Disintegrating easily

“Over the years, Axelrod’s laboratory in the Montefiore neighborhood was flooded several times,” says Gross, “and therefore most of the newsreel archive that had been kept there disappeared. What was left was the original negatives of the filmed material and the soundtracks that were usually recorded separately from the pictures. About 90 percent of the negatives from the newsreels remained, but the newsreels in the version shown in movie theaters were not saved.”

Because the newsreels were made on nitrate film, a dangerous and flammable material that also disintegrates relatively quickly, they had to begin the preservation process by copying the material onto less flammable cellulose acetate (safety film). The sum allocated by the archive for this task was sufficient only for converting about a third of the material to 16mm. films.

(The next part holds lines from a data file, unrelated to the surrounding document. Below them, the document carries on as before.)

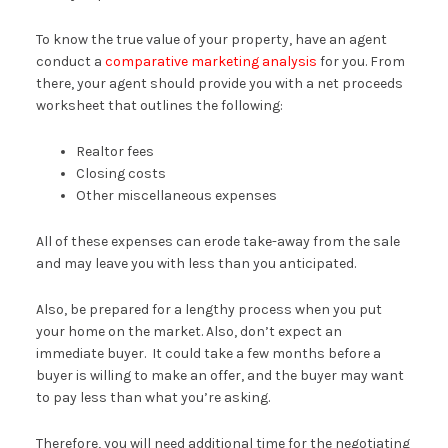
To know the true value of your property, have an agent
conduct a
comparative marketing analysis
for you. From
there, your agent should provide you with a net proceeds
worksheet that outlines the following:
Realtor fees
Closing costs
Other miscellaneous expenses
All of these expenses can erode take-away from the sale
and may leave you with less than you anticipated.
Also, be prepared for a lengthy process when you put
your home on the market. Also, don’t expect an
immediate buyer. It could take a few months before a
buyer is willing to make an offer, and the buyer may want
to pay less than what you’re asking.
Therefore, you will need additional time for the negotiating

In the early 1980s a French donor gave $1 million for preserving the films. The donation made it possible to pay the Axelrod family for the archive and fly all the material to France to convert it to safety film. The original nitrate films remained in storage in France (“They’re kept there in bunkers built by Napoleon in a small town near Versailles, which the French authorities decided to devote to preserving flammable archival materials of this type,” says Ilan de Vries, outgoing director of the Israeli Film Archive and the Jerusalem Cinematheque, which received the new copies.

For the past two years the archive has worked to convert the materials to computer files. Now they are working on building a Web site, which De Vries says will be posted on the Internet in the coming year.